Israël: deux candidats pour tenter de former un gouvernement de coalition

Israël: deux candidats pour tenter de former un gouvernement de coalition

Les deux principaux adversaires de Benjamin Netanyahu ont demandé, mercredi 5 mai, au président israélien Reuven Rivlin de leur accorder le droit de tenter de former un gouvernement après l’échec des consultations entamées par le Premier ministre sortant.

Le Premier ministre sortant, Benyamin Netanyahu, le reconnaît. À l’issue des 28 jours qui lui étaient impartis, il n’a pas réussi à mettre sur pied une coalition capable de recevoir le feu vert de la Knesset, le Parlement israélien.

Le président de l’État hébreu, Reuven Rivlin, fait donc une nouvelle tentative en recevant plusieurs des candidats. Après de nouvelles consultations, deux noms sont en lice, selon notre correspondant à Jérusalem, Michel Paul.

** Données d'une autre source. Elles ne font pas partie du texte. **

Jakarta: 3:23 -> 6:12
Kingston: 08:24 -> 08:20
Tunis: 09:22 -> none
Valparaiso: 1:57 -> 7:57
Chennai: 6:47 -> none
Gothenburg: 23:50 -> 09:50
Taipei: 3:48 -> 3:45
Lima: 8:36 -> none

Naftali Bennett, le chef de file de Yemina, un parti de la droite nationaliste dont les députés sont que plus partagés à l’idée de former une alliance avec le centre gauche. Et le centriste Yaïr Lapid, le président de Yesh Atid soutenu par au moins 51 députés de l’hémicycle, allant de la gauche colombe à des formations nettement à droite. Mais ce n’est pas suffisant.

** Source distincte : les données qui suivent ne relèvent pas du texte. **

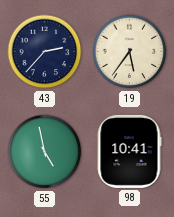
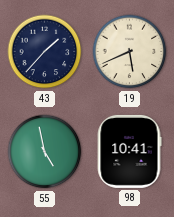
43: 2:37 -> 1:37
19: 5:36 -> 5:41
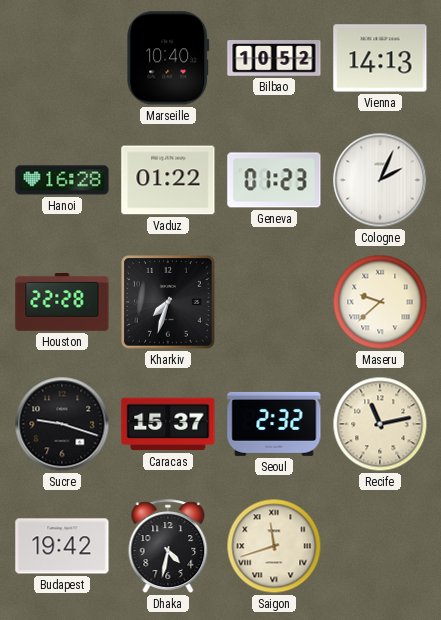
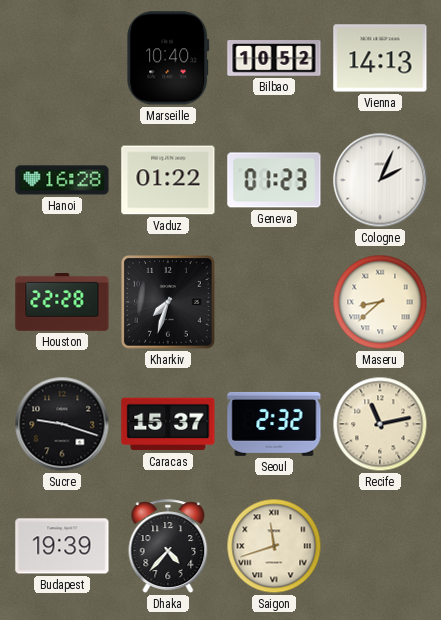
Maseru: 9:38 -> 8:38
Budapest: 19:42 -> 19:39
Dhaka: 4:32 -> 4:37
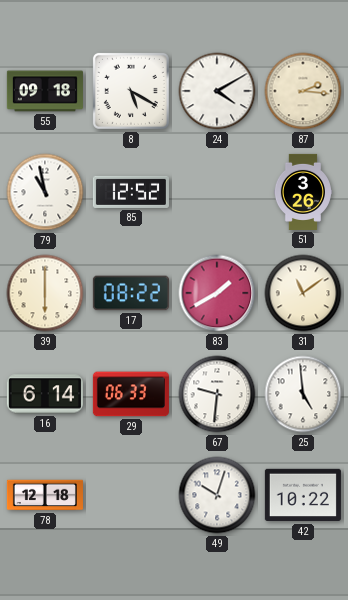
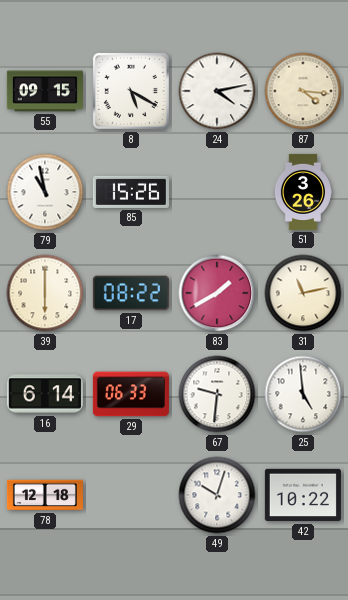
55: 09:18 -> 09:15
24: 4:10 -> 4:13
87: 2:16 -> 4:16
85: 12:52 -> 15:26
31: 11:09 -> 11:13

Quatre élections et toujours pas de majorité qui se dégage
Pour obtenir la majorité requise, les deux camps doivent obtenir le soutien de formations de gauche, du centre et de la droite, mais aussi au moins d’un parti arabe. En effet, les dernières élections, organisées le 23 mars dernier, n’ont pas non plus permis de dégager une majorité claire.

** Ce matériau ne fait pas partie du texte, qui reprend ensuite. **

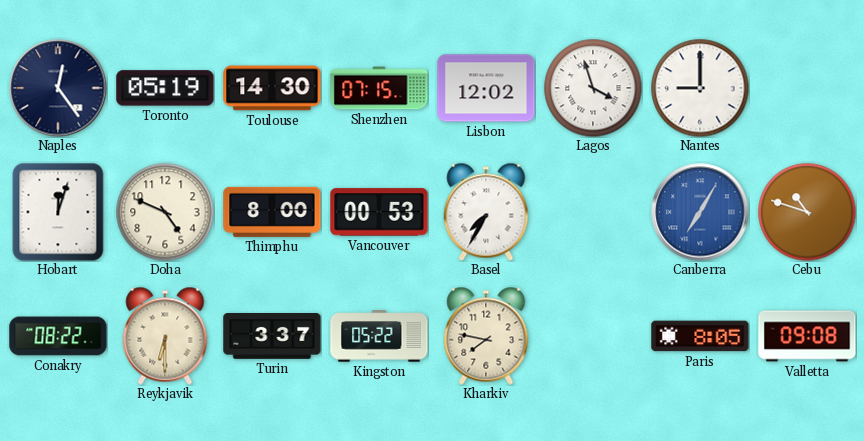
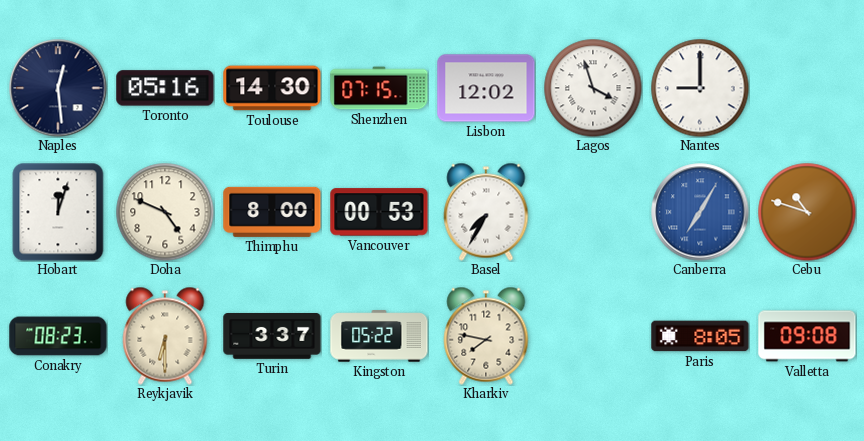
Naples: 12:24 -> 12:29
Toronto: 05:19 -> 05:16
Conakry: 08:22 -> 08:23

Une autre option est que le président Rivlin pourrait renvoyer les candidats dos à dos en demandant à la Knesset de trouver un autre député à même de mettre sur pied un nouveau gouvernement. La décision devrait tomber dans les heures qui viennent.

Si le nouveau Premier ministre désigné venait à échouer à former une coalition sous 28 jours, le président israélien pourrait demander au Parlement de s’accorder sur l’identité d’un nouveau chef de gouvernement dans un délai de trois semaines. En cas d’échec, un nouveau scrutin aura lieu.